Iqbal’s message was a powerful source of inspiration when Pakistan came into existence in 1947, and in its early years. Every morning Radio Pakistan would broadcast Iqbal’s prayer for children which left a permanent imprint on their minds. However, after some time, this prayer with which children began their day, ceased to be broadcast, and there are very few children today who are familiar with it.
It is particularly ironic that though Iqbal is loved by millions of Pakistanis for his poetry, his philosophy and vision are understood by a select few. In one of his most popular verses, he urges his readers to develop their “khudi” to such a high degree that God would ask them what they wish their destiny to be. Though this verse is often quoted, how many people understand Iqbal’s philosophy of “khudi” whose development is an arduous, ongoing process which involves great discipline, knowledge, wisdom, and commitment?
Why has Iqbal suffered such amazing neglect in the country where he is hailed as the “spiritual” founder? To answer this question, one has to understand the moral, intellectual, social and political degeneration that, unfortunately, has characterised most of Pakistan’s history. Iqbal, the undaunted thinker who urged the oppressed masses to revolt against all forms of totalitarianism — religious, political, cultural, intellectual, economic or any other — was the vital force that was needed to free the Indian Muslims from their internal shackles and external bondage. But his words, his voice, his message, constituted a grave threat to those power-wielders in Pakistan who wanted to keep the people subservient, so that they would not challenge them or claim their own rights. To achieve this end they had to silence Iqbal’s anti-authoritarian voice as much as possible. The relegation of Iqbal’s vision and message to obscurity was, therefore, not by accident but by design.
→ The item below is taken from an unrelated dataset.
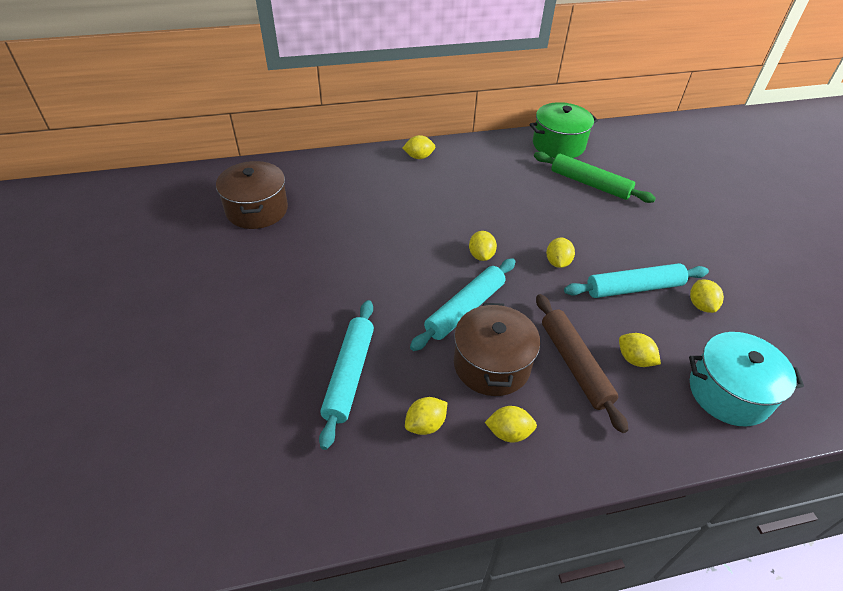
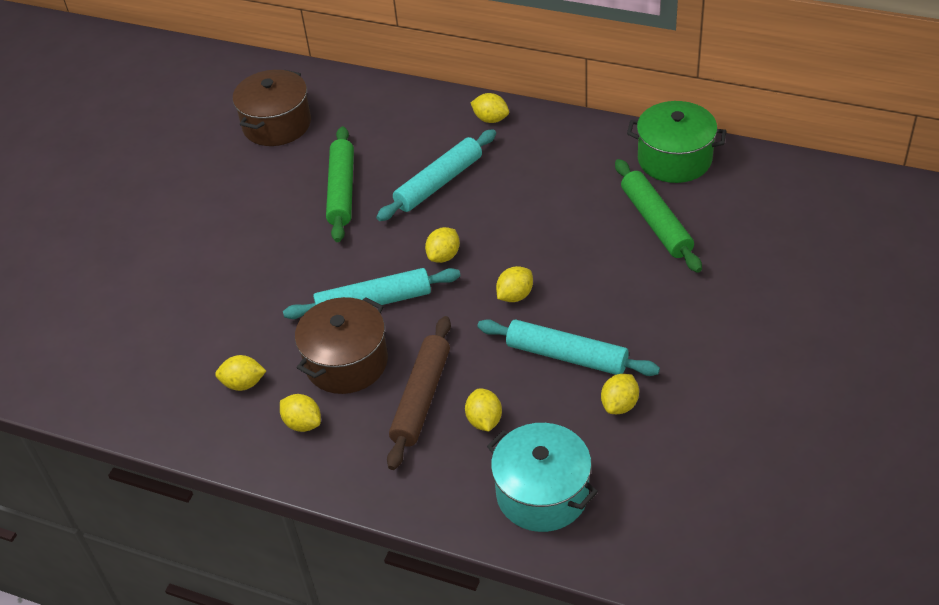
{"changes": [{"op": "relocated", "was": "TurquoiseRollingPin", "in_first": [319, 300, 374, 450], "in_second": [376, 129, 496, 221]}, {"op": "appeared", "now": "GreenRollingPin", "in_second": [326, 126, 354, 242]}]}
It is important not to be misled by the lip-service paid to Iqbal by those who consider him a useful symbol that can be used to give legitimacy or worth to many things. What needs to be asked is whether this invocation of Iqbal’s name, image or words translates into any activity that is designed to bring about a transformation of the self and society?
It is high time that Pakistanis realise what has happened to Iqbal in their state and society. They need to investigate why the writings of Iqbal — an invaluable resource — have been systematically excluded from the educational system and have been confined mostly to students in a few specialised disciplines. They need to reflect on why the vision and message of Iqbal have not been utilised for inculcating those qualities in the youth that would enable them to become exemplary leaders, or for the moral and intellectual development of Pakistan as a whole. They need to become aware of the grievous loss that they have suffered due to the obscuring of Iqbal’s ideas and insights. They need to begin the process of reclaiming their precious legacy and restoring Iqbal to his rightful place in their thinking, in their lives, and in their community.
Only when Pakistanis have done justice to Iqbal by making the effort to understand his thought and what he struggled to achieve, and resolving to make his vision a reality, will they be able to find the direction they need to take to make Pakistan what it was intended to be.